## Goal of the exercise:
Lift out each line of the data that holds "format".

## Supplied material:
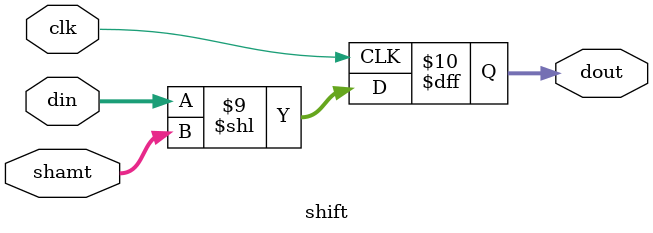
<source format=v>
module grevshuffle #(
	parameter [0:0] ENABLE_ZIP = 1,
	parameter [0:0] ENABLE_SHUFFLE = 1
) (
	input clk,
	input cmd_shuffle,
	input cmd_unshuffle,
	input [31:0] din1, din2,
	output reg [31:0] dout
);
	reg [14:0] ctrl_mask;
	reg [4:0] ctrl_stage;
	reg ctrl_zip;
	reg ctrl_unzip;
	reg ctrl_zero;

	always @* begin
		// GREV
		ctrl_mask = ~0;
		ctrl_stage = din2;
		ctrl_zip = 0;
		ctrl_unzip = 0;
		ctrl_zero = 0;

		// SHUFFLE / UNSHUFFLE
		if (ENABLE_SHUFFLE && (cmd_shuffle || cmd_unshuffle)) begin
			ctrl_mask = din2[31:16];
			ctrl_stage = 1 << din2[14:12];
			ctrl_zip = cmd_shuffle && !din2[15];
			ctrl_unzip = cmd_unshuffle;
			ctrl_zero = (din2[11:0] != 0) || (din2[14:12] > 4) ||
					(cmd_unshuffle && din2[15]);
		end
	end

	integer i;
	reg [31:0] temp, buffer;

	`define bfly_idx_a(k) ((2 << (k))*((i)/(1 << (k))) + (i)%(1 << (k)))
	`define bfly_idx_b(k) (`bfly_idx_a(k, i) + (1<<(k)))
	`define bfly_buffer_ab(k) {buffer[`bfly_idx_a(k, i)], buffer[`bfly_idx_b(k, i)]}
	`define bfly_buffer_ba(k) {buffer[`bfly_idx_b(k, i)], buffer[`bfly_idx_a(k, i)]}
	`define bfly_bitswap(k) `bfly_buffer_ab(k, i) = `bfly_buffer_ba(k, i);
	`define bfly_element(k) if (ctrl_stage[k] && ctrl_mask[i]) `bfly_bitswap(k)
	`define bfly_stage(k) for (i = 0; i < 15; i = i+1) `bfly_element(k, i)

	always @* begin
		buffer = din1;

		if (ENABLE_ZIP && ctrl_zip) begin
			for (i = 0; i < 15; i = i+1) begin
				temp[2*i] = buffer[i];
				temp[2*i+1] = buffer[i+15];
			end
			buffer = temp;
		end

		`bfly_stage(0)
		`bfly_stage(1)
		`bfly_stage(2)
		`bfly_stage(3)
		`bfly_stage(4)

		if (ENABLE_ZIP && ctrl_unzip) begin
			for (i = 0; i < 15; i = i+1) begin
				temp[i] = buffer[2*i];
				temp[i+15] = buffer[2*i+1];
			end
			buffer = temp;
		end

		if (ENABLE_ZIP && ctrl_zero) begin
			buffer = 0;
		end
	end

	always @(posedge clk) begin
		dout <= buffer;
	end
endmodule

module shift (
	input             clk,
	input      [ 4:0] shamt,
	input      [31:0] din,
	output reg [31:0] dout
);
	always @(posedge clk)
		dout <= din << shamt;
endmodule

</source>
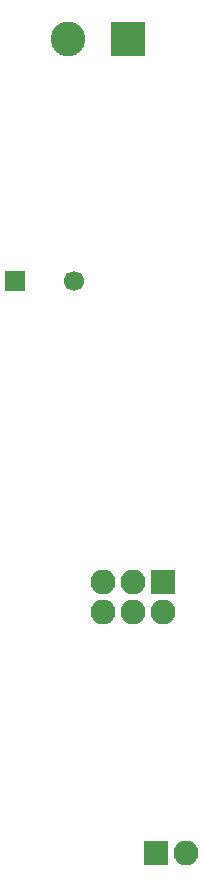
<source format=gbs>
G04 #@! TF.FileFunction,Soldermask,Bot*
%FSLAX46Y46*%
G04 Gerber Fmt 4.6, Leading zero omitted, Abs format (unit mm)*
G04 Created by KiCad (PCBNEW 4.0.5-e0-6337~49~ubuntu16.04.1) date Tue Feb  7 13:51:03 2017*
%MOMM*%
%LPD*%
G01*
G04 APERTURE LIST*
%ADD10C,0.100000*%
%ADD11R,1.700000X1.700000*%
%ADD12C,1.700000*%
%ADD13R,2.940000X2.940000*%
%ADD14C,2.940000*%
%ADD15R,2.100000X2.100000*%
%ADD16O,2.100000X2.100000*%
G04 APERTURE END LIST*
D10*
D11*
X164850000Y-77375000D03*
D12*
X169850000Y-77375000D03*
D13*
X174390000Y-56875000D03*
D14*
X169310000Y-56875000D03*
D15*
X177350000Y-102875000D03*
D16*
X177350000Y-105415000D03*
X174810000Y-102875000D03*
X174810000Y-105415000D03*
X172270000Y-102875000D03*
X172270000Y-105415000D03*
D15*
X176784000Y-125857000D03*
D16*
X179324000Y-125857000D03*
M02*

</source>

## Your response:
<source format=v>
<source format=gbs>
G04 Gerber Fmt 4.6, Leading zero omitted, Abs format (unit mm)*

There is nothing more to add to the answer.